John Bell

Personal information
- Full name: John Thomson Bell
- Born: 16 June 1895 Batley, Yorkshire, England
- Died: 8 August 1974 (aged 79) Guiseley, Yorkshire, England
- Batting: Right-handed

Domestic team information
- 1921–1923: Yorkshire
- 1924–1931: Glamorgan
- 1924–1930: Wales

Umpiring information
- FC umpired: 92

Career statistics
| Competition | First-class |
| Matches | 184 |
| Runs scored | 8,390 |
| Batting average | 29.23 |
| 100s/50s | 12/41 |
| Top score | 225 |
| Balls bowled | 245 |
| Wickets | 2 |
| Bowling average | 102.50 |
| 5 wickets in innings | 0 |
| 10 wickets in match | 0 |
| Best bowling | 1/2 |
| Catches/stumpings | 62/– |
- Source: Cricinfo, 28 October 2012

= John Bell (English cricketer) =

English cricketer (1895–1974)

Explore the material
A - Answer these questions from the profile of John Bell:
(i) In what town was John Bell born?
(ii) Which team did he play for from 1924 to 1931?
(iii) How many first-class matches did he umpire?
B - Extend the profile of John Bell, starting after its final line.
The listing that comes next is separate material and has no connection to the profile of John Bell.

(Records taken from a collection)
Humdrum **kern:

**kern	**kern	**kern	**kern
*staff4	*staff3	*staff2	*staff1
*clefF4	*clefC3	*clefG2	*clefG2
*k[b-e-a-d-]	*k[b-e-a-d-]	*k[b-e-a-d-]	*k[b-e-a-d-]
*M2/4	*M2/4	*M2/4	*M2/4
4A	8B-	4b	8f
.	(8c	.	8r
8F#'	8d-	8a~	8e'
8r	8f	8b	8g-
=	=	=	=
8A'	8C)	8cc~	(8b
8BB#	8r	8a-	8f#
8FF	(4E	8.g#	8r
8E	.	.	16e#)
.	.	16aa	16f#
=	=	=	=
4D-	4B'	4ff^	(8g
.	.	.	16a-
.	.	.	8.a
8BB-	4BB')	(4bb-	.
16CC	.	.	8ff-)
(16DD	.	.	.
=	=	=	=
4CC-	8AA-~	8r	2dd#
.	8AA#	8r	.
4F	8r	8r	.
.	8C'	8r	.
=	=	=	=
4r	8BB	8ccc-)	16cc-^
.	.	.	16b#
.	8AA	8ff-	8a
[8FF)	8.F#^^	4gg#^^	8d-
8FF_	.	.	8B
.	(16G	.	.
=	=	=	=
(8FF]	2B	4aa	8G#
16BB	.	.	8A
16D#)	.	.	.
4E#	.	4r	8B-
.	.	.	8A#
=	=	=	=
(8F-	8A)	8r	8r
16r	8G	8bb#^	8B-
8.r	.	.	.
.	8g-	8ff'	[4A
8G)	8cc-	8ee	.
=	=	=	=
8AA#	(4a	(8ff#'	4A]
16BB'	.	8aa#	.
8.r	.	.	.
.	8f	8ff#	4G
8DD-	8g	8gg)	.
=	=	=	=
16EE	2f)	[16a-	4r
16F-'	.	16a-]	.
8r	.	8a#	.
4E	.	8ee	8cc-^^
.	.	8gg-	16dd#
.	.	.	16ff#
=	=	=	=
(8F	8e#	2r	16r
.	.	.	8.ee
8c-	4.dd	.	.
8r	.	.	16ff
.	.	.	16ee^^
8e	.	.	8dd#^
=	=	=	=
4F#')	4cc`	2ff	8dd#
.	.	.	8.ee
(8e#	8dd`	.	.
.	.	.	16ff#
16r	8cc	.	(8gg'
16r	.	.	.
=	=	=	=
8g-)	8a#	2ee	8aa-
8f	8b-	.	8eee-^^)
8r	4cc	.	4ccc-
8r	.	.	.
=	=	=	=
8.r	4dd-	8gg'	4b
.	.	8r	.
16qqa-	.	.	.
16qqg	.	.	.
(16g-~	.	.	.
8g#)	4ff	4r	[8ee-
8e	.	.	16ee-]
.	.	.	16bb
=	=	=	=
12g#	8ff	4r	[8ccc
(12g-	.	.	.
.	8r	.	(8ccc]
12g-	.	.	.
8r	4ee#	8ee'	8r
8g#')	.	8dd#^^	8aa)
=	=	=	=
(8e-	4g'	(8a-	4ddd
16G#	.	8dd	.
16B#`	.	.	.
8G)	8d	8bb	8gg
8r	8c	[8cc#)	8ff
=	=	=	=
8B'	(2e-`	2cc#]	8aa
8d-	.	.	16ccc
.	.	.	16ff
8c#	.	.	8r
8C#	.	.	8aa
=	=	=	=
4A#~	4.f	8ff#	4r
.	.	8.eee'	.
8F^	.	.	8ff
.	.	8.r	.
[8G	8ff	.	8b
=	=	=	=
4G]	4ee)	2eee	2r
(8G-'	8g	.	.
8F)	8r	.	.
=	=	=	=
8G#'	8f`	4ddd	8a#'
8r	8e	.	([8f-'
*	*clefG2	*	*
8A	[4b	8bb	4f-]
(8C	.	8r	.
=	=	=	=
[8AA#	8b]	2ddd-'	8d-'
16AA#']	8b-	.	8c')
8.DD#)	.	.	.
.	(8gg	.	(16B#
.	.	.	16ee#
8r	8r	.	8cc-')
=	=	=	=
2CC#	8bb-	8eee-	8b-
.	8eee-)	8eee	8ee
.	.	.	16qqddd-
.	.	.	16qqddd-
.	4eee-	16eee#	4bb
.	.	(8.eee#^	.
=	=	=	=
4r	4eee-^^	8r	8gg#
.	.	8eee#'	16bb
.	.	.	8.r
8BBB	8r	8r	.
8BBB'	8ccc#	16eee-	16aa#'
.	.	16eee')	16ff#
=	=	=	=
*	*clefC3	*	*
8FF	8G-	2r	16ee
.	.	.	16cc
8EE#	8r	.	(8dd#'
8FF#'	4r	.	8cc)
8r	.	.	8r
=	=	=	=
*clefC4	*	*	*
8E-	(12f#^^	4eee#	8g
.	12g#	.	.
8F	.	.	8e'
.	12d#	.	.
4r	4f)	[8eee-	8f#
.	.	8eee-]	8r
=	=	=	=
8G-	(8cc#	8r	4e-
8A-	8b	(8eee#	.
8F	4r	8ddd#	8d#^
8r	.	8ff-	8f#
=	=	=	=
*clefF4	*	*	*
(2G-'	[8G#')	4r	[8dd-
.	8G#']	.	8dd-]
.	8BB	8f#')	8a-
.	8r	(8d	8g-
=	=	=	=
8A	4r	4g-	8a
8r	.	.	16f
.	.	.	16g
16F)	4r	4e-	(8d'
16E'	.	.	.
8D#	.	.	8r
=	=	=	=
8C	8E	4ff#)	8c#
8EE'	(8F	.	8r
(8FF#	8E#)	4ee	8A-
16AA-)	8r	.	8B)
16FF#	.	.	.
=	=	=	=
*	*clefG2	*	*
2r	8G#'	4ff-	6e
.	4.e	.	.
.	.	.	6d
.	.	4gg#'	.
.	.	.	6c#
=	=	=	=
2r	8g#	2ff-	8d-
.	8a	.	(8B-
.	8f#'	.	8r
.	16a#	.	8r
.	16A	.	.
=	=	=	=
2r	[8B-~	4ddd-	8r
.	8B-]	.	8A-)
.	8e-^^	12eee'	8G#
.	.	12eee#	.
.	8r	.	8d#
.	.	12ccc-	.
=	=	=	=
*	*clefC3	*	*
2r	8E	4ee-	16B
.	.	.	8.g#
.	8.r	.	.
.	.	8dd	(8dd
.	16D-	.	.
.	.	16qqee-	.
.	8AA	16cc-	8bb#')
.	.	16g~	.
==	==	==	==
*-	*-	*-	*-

Written answers
A -
(i) Batley, Yorkshire, England
(ii) Glamorgan
(iii) 92

B -
John Thomson Bell (16 June 1895 – 8 August 1974) was an English cricketer. Born in Batley, he was a right-handed batsman. Between 1921 and 1940, he played for Yorkshire and the Glamorgan county cricket club, and the Wales national cricket team. Over the course of 184 matches, he scored 8,390, with a batting average of 29.23. Bell died in Guiseley, on 8 August 1974, aged 79.